» TEXT BLOCK
--- START ---

Safety snap: c12e8d4f (delete with
'dfsctl share snapshot delete /photos c12e8d4f' after verifying).

$ # Sample some files to confirm the restore brought back what you expect.
$ ls /mnt/photos/2024/      # (after a temp mount or via another client)
...

$ dfsctl share enable /photos
Share /photos enabled.

$ # After validation, delete the safety snap:
$ dfsctl share snapshot delete /photos c12e8d4f --yes
Snapshot c12e8d4f deleted.

Restore steps (what the server actually does)

Pre-flight: refuse if the share is enabled.
Verify the source snapshot is remotely durable (unless --force).
Create the pre-restore safety snapshot. Its ID is returned to the caller in the same response.
Write a durable restore-in-progress marker (see §8.1) naming the safety snapshot, immediately before the first destructive step.
Reset the block store’s local append-log overlay.
Reset the metadata store via its Resetable interface.
Replay the snapshot’s metadata.dump into the empty store.
Walk the restored metadata to build a hash set of every block the restored share now references.
Run a post-restore block verify against the block store to confirm every required hash is reachable.
Clear the restore-in-progress marker.

--- END ---

» ACTIVITY A
Check these statements against the snapshot-restore text and, for each, say yes or no and quote the words of the text that decide it: (i) A restore goes ahead while the share is still enabled. (ii) The safety snapshot's ID comes back to the caller in the same response. (iii) The metadata store is reset through its Resetable interface.
» ACTIVITY B
Pick up the snapshot-restore text after its last line and continue it.

[Data excerpts]
--- START ---

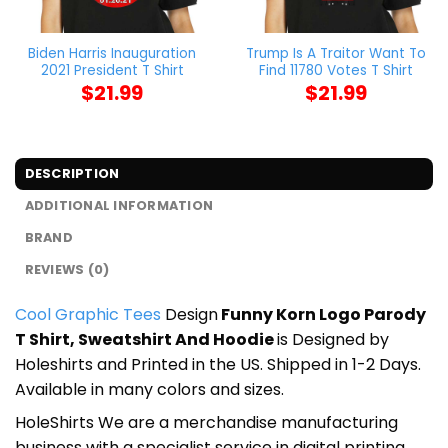
Biden Harris Inauguration
Trump Is A Traitor Want To
2021 President T Shirt
Find 11780 Votes T Shirt
$
21.99
$
21.99
DESCRIPTION
ADDITIONAL INFORMATION
BRAND
REVIEWS (0)
Cool Graphic Tees
Design
Funny Korn Logo Parody
T Shirt, Sweatshirt And Hoodie
is Designed by
Holeshirts and Printed in the US. Shipped in 1-2 Days.
Available in many colors and sizes.
HoleShirts We are a merchandise manufacturing
business with a specialist service in digital printing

--- END ---

» TASK RESULT A
(i) No: "Pre-flight: refuse if the share is enabled."
(ii) Yes: "Its ID is returned to the caller in the same response."
(iii) Yes: "Reset the metadata store via its Resetable interface."

» TASK RESULT B
If step 3 fails, the share is unchanged. If steps 5–9 fail, the restore returns an error and the safety snapshot exists for rollback. Crucially, the restore-in-progress marker (written at step 4 and cleared only at step 10) survives a crash: the next server startup detects it and automatically rolls the share back to the safety snapshot — see §8.1.

`--force` for non-durable snapshots

$ dfsctl share snapshot restore /photos 9f2dab17
Snapshot 9f2dab17 is not remotely durable. Re-run with --force to restore anyway.
$ echo $?
1

$ dfsctl share snapshot restore /photos 9f2dab17 --force --yes
Restored snapshot 9f2dab17 into share /photos.
Safety snap: e0a2b15c (delete with ...).

--force maps to RestoreSnapshotOpts.AllowNonDurable=true and corresponds to allow_non_durable=true in the REST request body. The verify gate’s HEAD-probes are skipped on the source snapshot’s manifest, so the restore may fail later if a referenced block is genuinely missing from the remote. The flag exists for the case where you accept the risk knowingly — for example, the remote is temporarily unreachable and you have local copies you trust.

Restore is synchronous

The REST endpoint blocks until restore completes. The HTTP request is bounded by the server’s snapshot.restore_http_timeout config (default 30 minutes); the CLI’s HTTP client matches. For very large shares with slow remotes, increase both before starting.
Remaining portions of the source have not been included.